Two industry-academic partnerships led by York University have received a total of $3,300,000 through the Natural Sciences and Engineering Research Council of Canada‘s (NSERC) Collaborative Research and Training Experience (CREATE) Grants Program.
James Elder, professor in the Lassonde School of Engineering’s Department of Electrical Engineering and Computer Science and the Faculty of Health’s Department of Psychology, and a member of York’s Centre for Vision Research, has received $1,650,000 over six years to lead a program in Data Analytics and Visualization (DAV).
This innovative program will provide interdisciplinary training in both computational analytics and perceptual design methodologies for deriving value from big data for a broad range of industrial applications. DAV addresses the wealth of diverse forms of data produced by a myriad of instruments and systems, including: physical infrastructures like sensor networks, power grids, wireless communication systems and transportation networks; social and economic networks; and health-care systems like immunization and epidemiology networks, and molecular and gene regulatory networks.

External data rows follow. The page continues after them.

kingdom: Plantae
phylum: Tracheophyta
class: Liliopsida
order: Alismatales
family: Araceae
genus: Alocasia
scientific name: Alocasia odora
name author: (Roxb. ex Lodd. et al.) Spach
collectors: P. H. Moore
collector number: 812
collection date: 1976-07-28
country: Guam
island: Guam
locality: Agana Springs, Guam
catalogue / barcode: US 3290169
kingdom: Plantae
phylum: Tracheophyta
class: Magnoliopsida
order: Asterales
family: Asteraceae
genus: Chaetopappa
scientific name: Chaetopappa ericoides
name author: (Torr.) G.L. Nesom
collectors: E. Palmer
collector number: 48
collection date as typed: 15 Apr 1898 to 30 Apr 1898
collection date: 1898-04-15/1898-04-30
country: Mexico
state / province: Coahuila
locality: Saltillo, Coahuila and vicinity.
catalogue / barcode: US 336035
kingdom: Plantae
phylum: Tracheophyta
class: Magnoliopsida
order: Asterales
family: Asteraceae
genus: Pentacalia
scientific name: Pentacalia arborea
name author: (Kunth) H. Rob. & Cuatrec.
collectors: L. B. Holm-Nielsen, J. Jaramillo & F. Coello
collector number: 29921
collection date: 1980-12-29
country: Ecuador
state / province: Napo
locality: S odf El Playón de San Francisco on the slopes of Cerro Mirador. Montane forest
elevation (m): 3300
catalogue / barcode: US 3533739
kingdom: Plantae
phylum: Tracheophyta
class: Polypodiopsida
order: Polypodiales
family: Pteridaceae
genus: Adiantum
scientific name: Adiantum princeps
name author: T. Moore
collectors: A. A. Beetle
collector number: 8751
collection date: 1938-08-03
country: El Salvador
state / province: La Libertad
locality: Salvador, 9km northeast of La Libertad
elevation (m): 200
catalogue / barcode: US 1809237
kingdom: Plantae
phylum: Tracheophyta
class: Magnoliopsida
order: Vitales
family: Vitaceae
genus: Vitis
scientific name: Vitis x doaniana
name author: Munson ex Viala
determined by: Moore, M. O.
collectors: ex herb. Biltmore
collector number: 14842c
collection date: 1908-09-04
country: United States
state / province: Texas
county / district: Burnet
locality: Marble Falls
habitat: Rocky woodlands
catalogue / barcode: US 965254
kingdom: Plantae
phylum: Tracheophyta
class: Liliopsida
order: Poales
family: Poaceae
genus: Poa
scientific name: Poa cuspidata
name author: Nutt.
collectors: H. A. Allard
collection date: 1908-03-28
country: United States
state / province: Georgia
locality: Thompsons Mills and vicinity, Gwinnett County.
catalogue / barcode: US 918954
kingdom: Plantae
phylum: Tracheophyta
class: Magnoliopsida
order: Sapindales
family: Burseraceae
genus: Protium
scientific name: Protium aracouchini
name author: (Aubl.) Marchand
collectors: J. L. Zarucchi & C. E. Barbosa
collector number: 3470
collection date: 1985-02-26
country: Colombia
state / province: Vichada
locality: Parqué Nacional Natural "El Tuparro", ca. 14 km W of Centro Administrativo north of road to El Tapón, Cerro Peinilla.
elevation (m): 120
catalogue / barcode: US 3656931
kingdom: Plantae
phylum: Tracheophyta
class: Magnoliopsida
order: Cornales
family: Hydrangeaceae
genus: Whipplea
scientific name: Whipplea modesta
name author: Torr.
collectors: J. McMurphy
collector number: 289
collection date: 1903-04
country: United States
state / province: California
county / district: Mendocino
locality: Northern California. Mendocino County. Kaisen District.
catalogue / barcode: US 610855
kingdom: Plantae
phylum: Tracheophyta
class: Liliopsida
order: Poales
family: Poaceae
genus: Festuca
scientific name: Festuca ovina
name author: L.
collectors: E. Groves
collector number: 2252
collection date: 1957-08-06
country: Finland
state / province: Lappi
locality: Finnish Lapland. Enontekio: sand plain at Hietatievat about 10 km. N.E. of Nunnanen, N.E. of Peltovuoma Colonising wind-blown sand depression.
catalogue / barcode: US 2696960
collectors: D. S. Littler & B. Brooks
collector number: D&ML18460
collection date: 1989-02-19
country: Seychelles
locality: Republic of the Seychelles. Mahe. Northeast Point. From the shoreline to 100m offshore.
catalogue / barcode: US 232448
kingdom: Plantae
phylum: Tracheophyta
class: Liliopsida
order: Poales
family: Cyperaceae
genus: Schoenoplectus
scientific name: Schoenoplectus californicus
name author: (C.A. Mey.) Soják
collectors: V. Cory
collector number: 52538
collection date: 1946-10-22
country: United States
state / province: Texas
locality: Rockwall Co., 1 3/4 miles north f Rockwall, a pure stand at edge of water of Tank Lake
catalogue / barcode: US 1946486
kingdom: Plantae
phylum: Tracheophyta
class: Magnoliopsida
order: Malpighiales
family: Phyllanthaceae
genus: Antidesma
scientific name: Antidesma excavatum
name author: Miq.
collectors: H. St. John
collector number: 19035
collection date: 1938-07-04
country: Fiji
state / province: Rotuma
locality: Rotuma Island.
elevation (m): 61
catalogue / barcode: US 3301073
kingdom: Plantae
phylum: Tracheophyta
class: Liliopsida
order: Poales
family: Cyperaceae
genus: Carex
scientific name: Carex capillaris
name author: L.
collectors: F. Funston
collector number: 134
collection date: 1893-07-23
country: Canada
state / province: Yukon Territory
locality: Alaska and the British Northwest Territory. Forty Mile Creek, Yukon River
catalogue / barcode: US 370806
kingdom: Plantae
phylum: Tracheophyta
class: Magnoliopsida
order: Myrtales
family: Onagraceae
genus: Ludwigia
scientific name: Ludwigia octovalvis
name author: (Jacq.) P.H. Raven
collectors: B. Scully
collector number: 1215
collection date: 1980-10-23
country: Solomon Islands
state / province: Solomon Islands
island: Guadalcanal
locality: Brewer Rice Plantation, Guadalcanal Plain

The program is a multi-institution, multi-sector collaboration between York University (the lead institution), OCAD University, Concordia University and the University of Toronto, together with a number of leading Canadian high-tech companies in Toronto and Montreal, focused on applications in cloud computing, digital cultures, health technology and smart cities. Graduates of the program will go on to take permanent positions in industry, universities and government, and will be Canadian leaders in the field of DAV in a broad range of application areas.
The DAV team includes 10 researchers at four Canadian universities, as well as 10 other academic collaborators and 14 non-academic partner organizations. The program will contribute to the training of 56 students and postdoctoral fellows over six years.
Jimmy Huang, professor and director of York’s School of Information Technology in the Faculty of Liberal Arts & Professional Studies, has received $1, 650,000 over six years to lead the Advanced Disaster, Emergency and Rapid Response Simulation (ADERSIM). The ADERSIM CREATE industry stream program will enhance Canada’s capacities in public safety and emergency management through innovative training, research and development of professionals in state-of-the-art simulations and emergency management information systems.
The ADERSIM program will train 78 postdoctoral fellows and graduate students with strong theoretical and professional skills in information searching, data mining, knowledge management, modelling and simulations to meet Canada’s current and future demands in emergency management and public safety industry.
Research and development activities will involve developing state-of-the-art technologies, computational approaches and tools for simulating disaster risks and disaster planning and operations.
The program team includes 11 researchers at York University, Ryerson University, University of Calgary, McMaster University, University of Montréal and Western University, as well as 24 other academic collaborators and 13 industrial partners. The program will offer graduate courses in information technology, emergency management, computer science, mathematics, environmental study, business, geometric engineering and civil engineering from 10 graduate programs of six participating universities.
“The NSERC CREATE program supports industry-academic collaborations and helps strengthen the mentoring and training environment for students and postdoctoral trainees,” said York’s Vice-President Research & Innovation, Robert Haché. “We are thrilled about the opportunity to provide a world-class training environment in the fields of data visualization and analytics, as well as emergency and disaster management and response planning, through these programs.”
The Minister of State (Science and Technology), Ed Holder, joined by Mark Adler, MP for York Centre, announced an investment of $28 million on Wednesday, May 20, in job-related training for graduate students and postdoctoral fellows, through the NSERC CREATE initiative. The program is designed to add professional skills training to the qualifications and technical skills of Canadian researchers to better prepare them for careers in industry, government or academia. A total of 17 research teams with members at 28 universities were funded during this round.